**ИСХОДНЫЙ ТЕКСТ:**

Пока участники беспорядков добивались связи с Москвой на площади у обкома произошел странный эпизод, очень похожий на провокацию. В 22 часа 30 минут к обкому подъехал автобус. Его водитель взобрался на крышу автобуса и заявил, что он, якобы, перевозил убитых людей и кровью убитых испачкан весь салон. Люди бросились к автобусу, кто-то хотел задержать водителя. Толпа заступилась, и он вскоре уехал. По сведениям МВД, личность водителя была установлена, а его делом занималось КГБ. Никаких документов о том, что оно (это дело) дошло до суда нам найти не удалось.

**ДОСТУПНЫЕ МАТЕРИАЛЫ:**

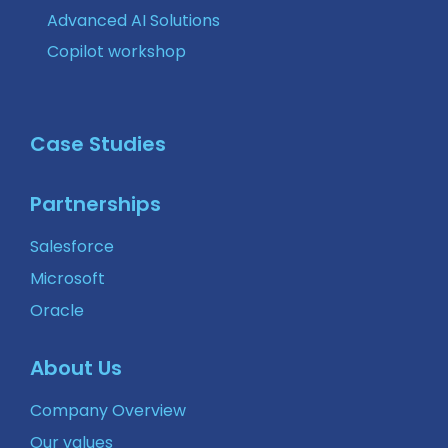
Advanced AI Solutions
Copilot workshop
Case Studies
Partnerships
Salesforce
Microsoft
Oracle
About Us
Company Overview
Our values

**ЗАДАНИЯ:**
1 > Во сколько, согласно исходному тексту, к обкому подъехал автобус?
2 > Перепишите из исходного текста отрывок без изменений: начните со слов «Пока участники беспорядков» и остановитесь после слов «найти не удалось.».

**ОТВЕТЫ К ЗАДАНИЯМ:**
1 > В 22 часа 30 минут.

2 >
Пока участники беспорядков добивались связи с Москвой на площади у обкома произошел странный эпизод, очень похожий на провокацию. В 22 часа 30 минут к обкому подъехал автобус. Его водитель взобрался на крышу автобуса и заявил, что он, якобы, перевозил убитых людей и кровью убитых испачкан весь салон. Люди бросились к автобусу, кто-то хотел задержать водителя. Толпа заступилась, и он вскоре уехал. По сведениям МВД, личность водителя была установлена, а его делом занималось КГБ. Никаких документов о том, что оно (это дело) дошло до суда нам найти не удалось.